__WHAT THE EXERCISE ASKS__:
Your answer must consist of one number: how many lines in the records contain "keys".

__RECORD SET__:
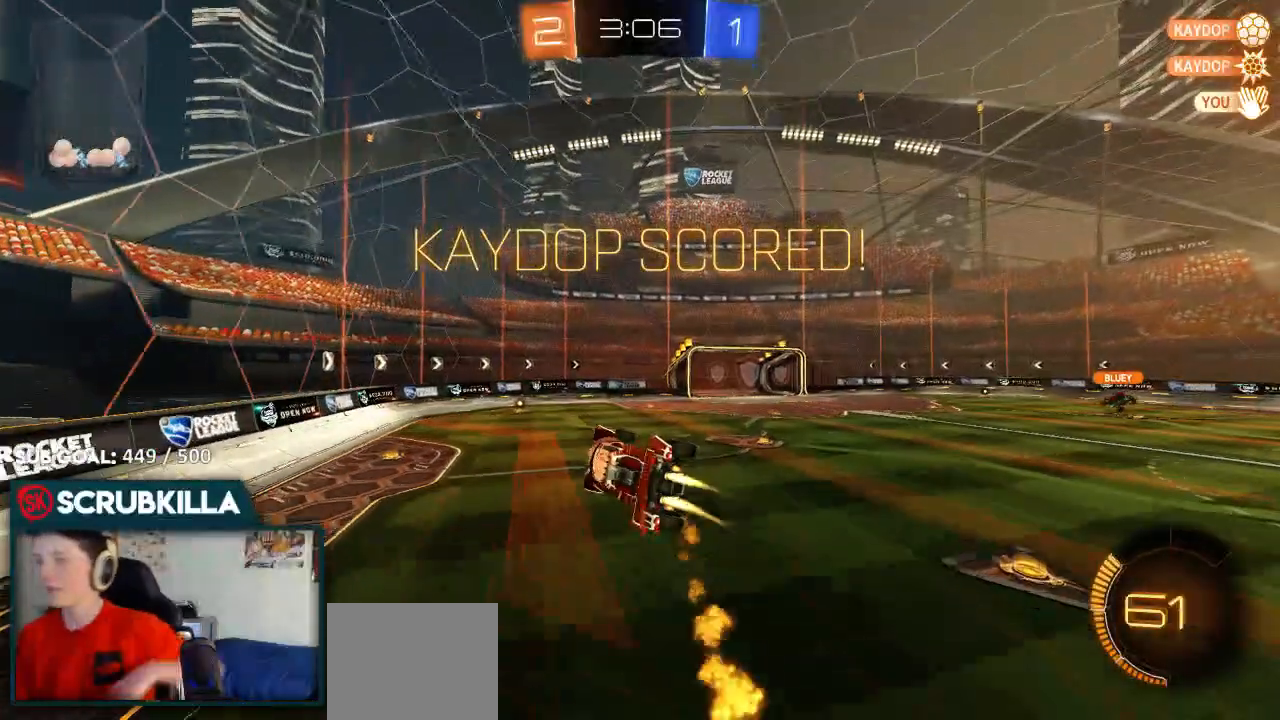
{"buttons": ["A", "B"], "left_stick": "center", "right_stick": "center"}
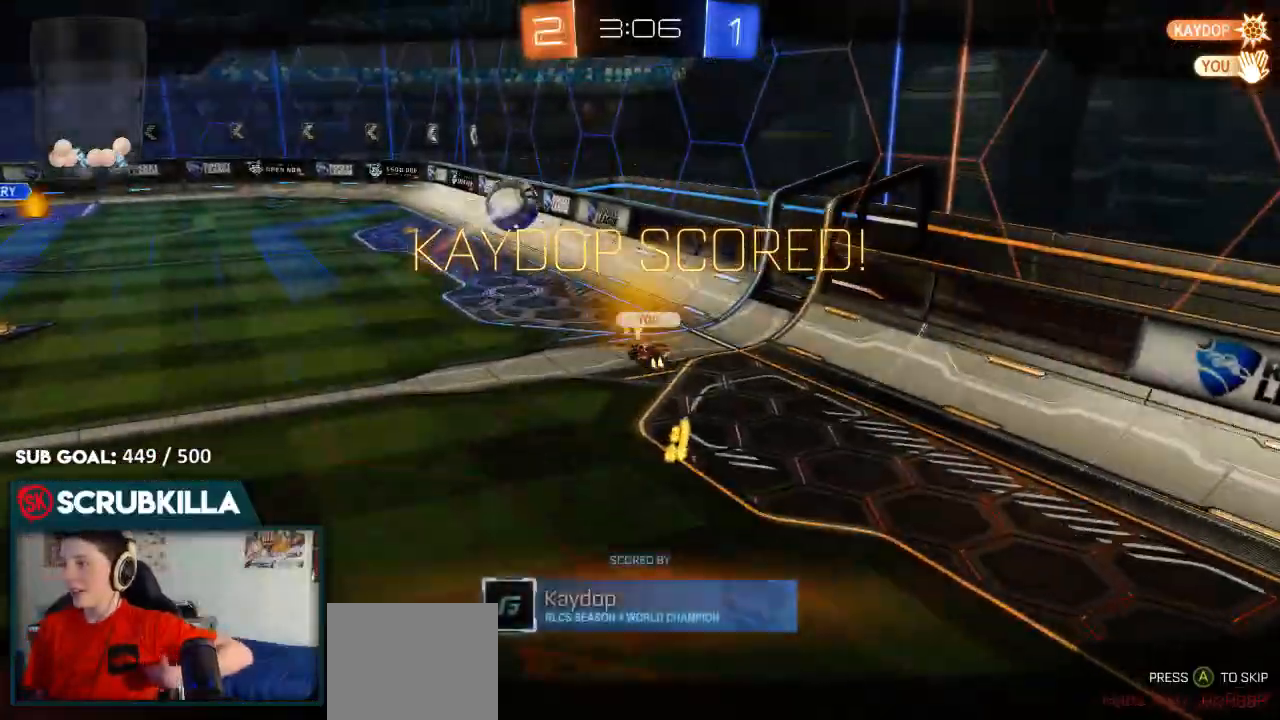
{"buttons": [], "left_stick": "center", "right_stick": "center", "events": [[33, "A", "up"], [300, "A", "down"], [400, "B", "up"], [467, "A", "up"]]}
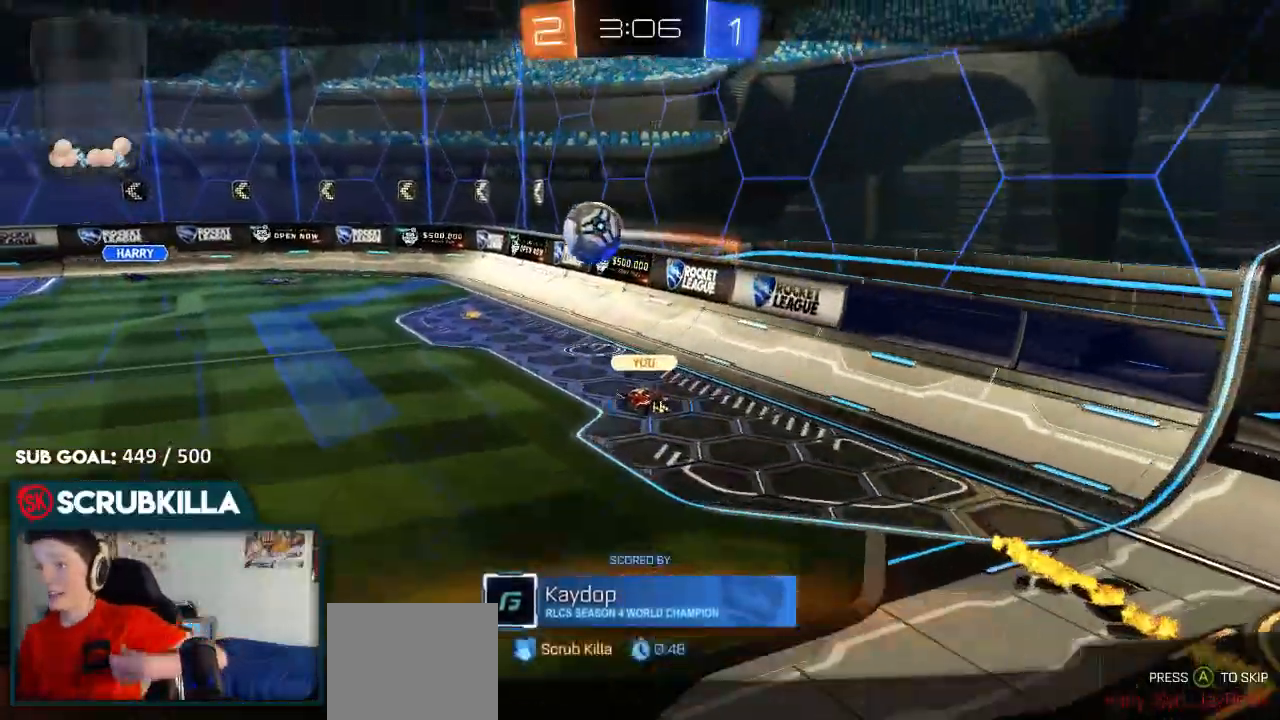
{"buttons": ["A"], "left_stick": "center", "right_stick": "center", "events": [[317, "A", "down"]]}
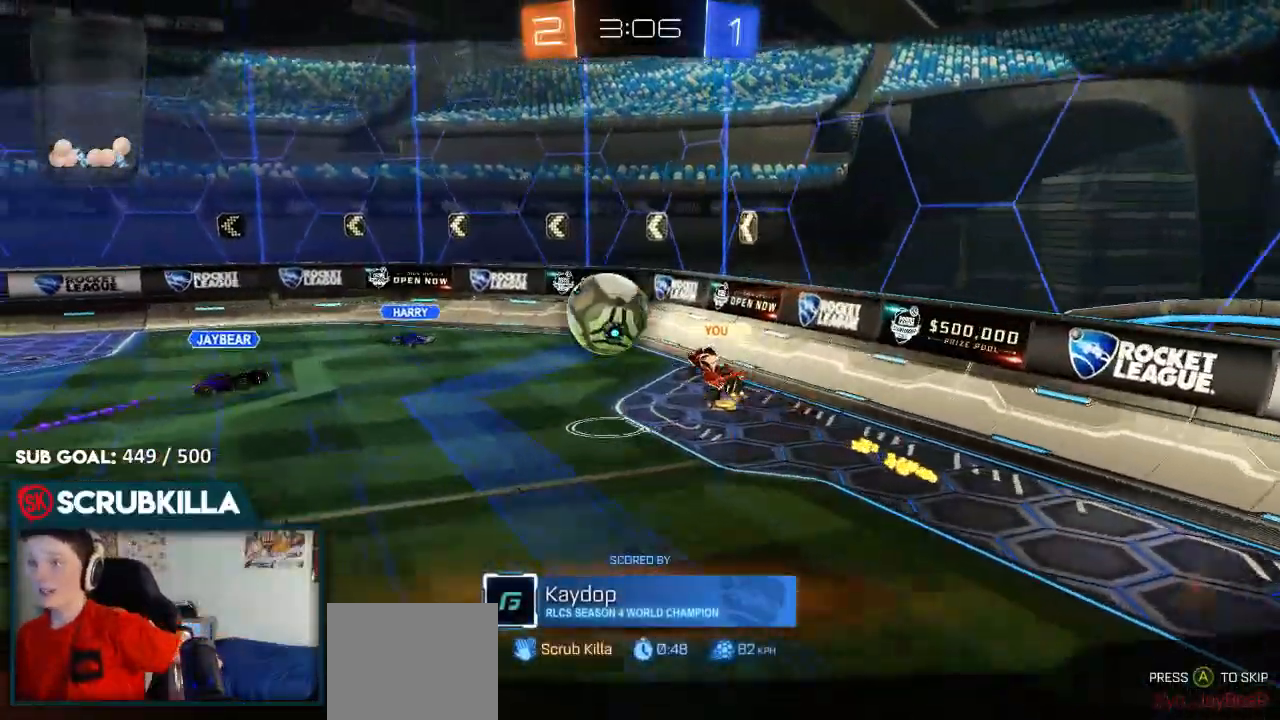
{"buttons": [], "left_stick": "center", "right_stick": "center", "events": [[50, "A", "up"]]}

* * *

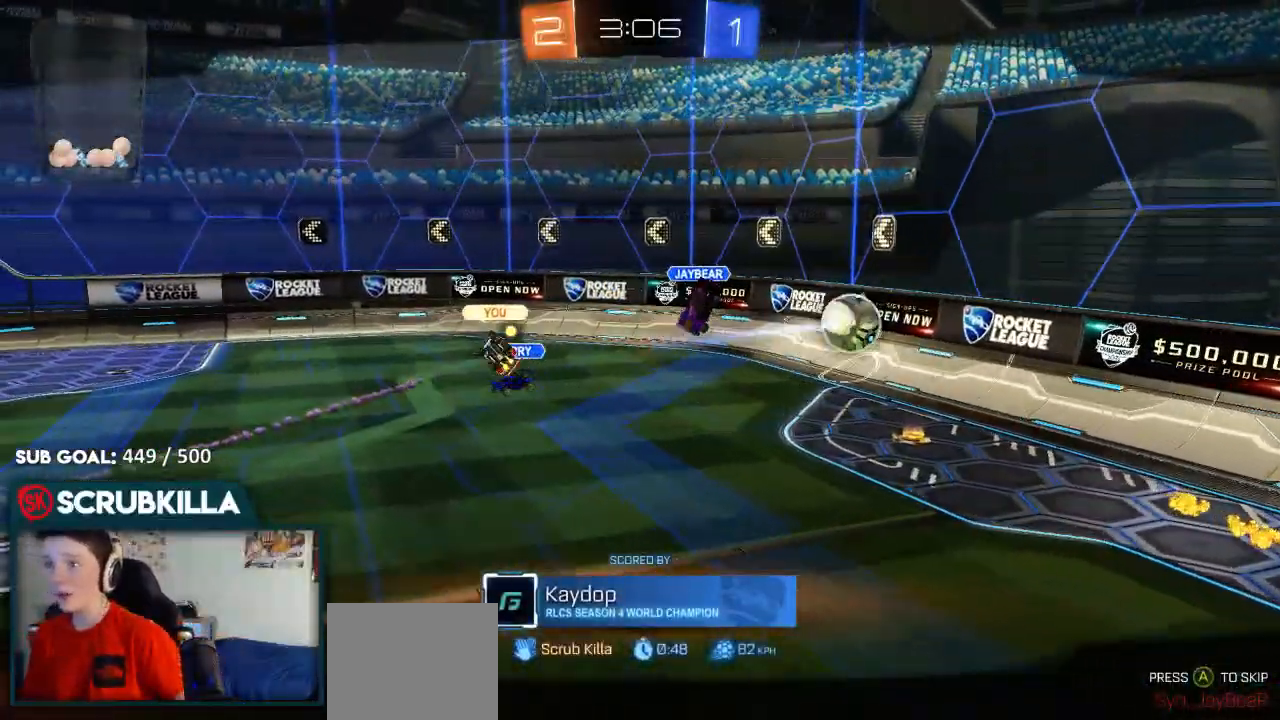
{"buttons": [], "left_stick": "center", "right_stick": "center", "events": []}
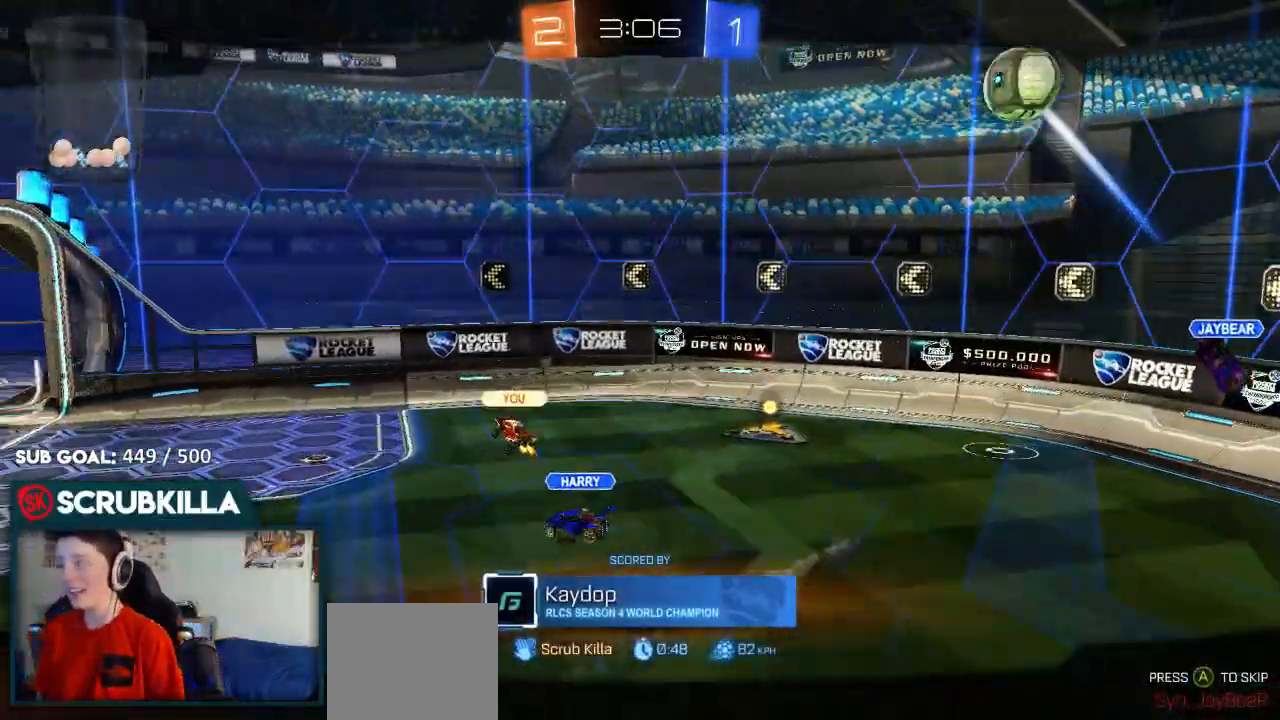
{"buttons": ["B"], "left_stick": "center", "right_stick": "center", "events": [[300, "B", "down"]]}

* * *

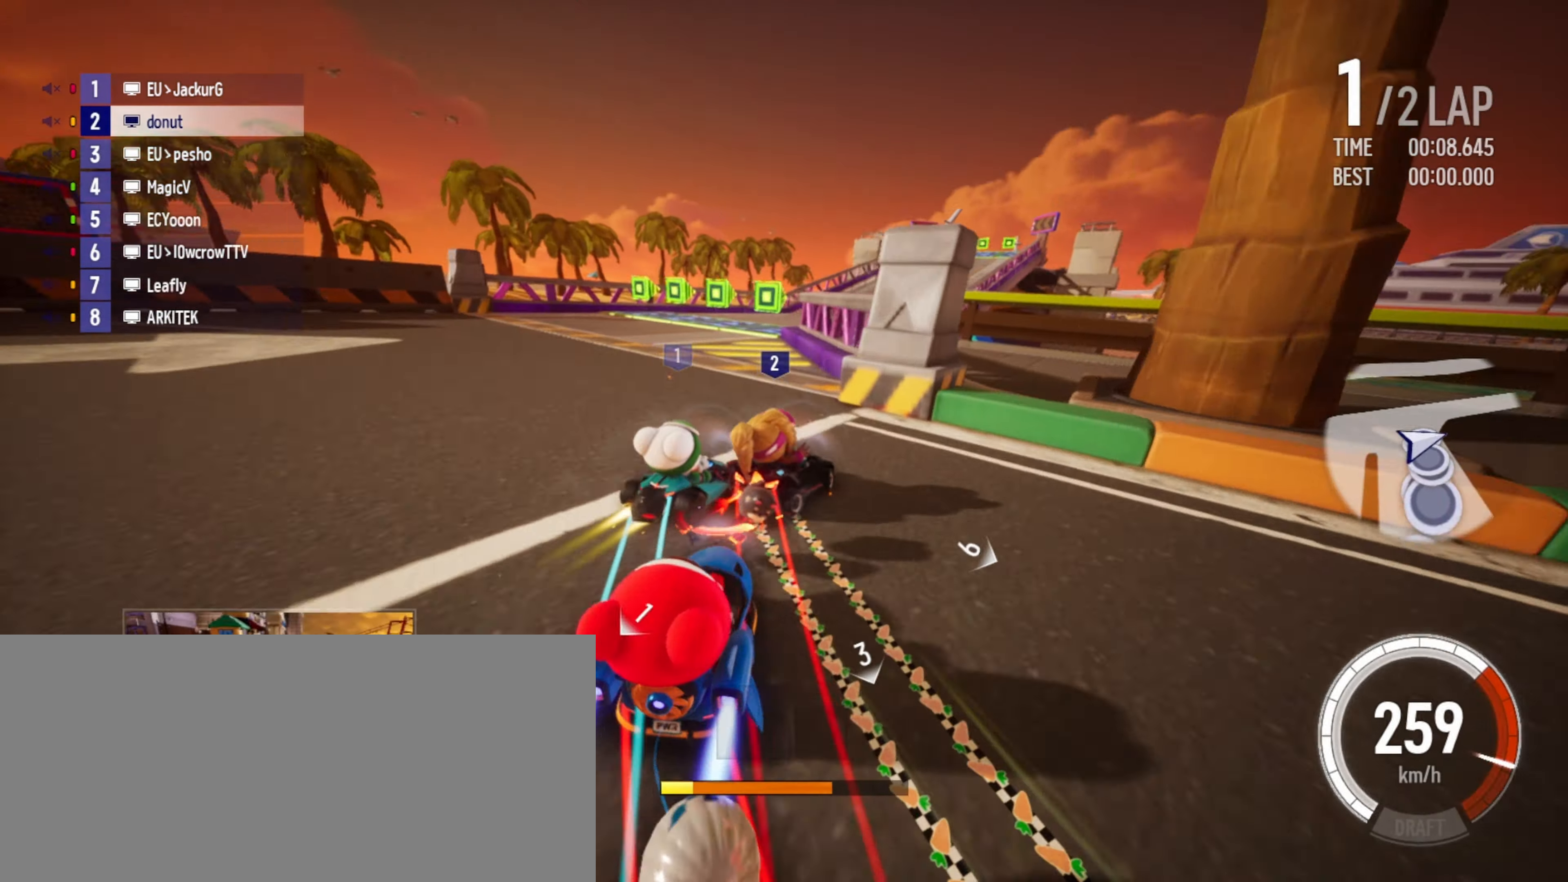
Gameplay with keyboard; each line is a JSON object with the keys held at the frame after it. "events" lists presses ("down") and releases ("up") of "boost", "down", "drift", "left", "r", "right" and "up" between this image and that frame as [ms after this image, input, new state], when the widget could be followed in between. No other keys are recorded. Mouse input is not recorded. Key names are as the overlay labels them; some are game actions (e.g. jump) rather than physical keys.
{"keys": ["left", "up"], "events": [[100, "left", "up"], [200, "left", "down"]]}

__SOLUTION TO THIS TASK__:
2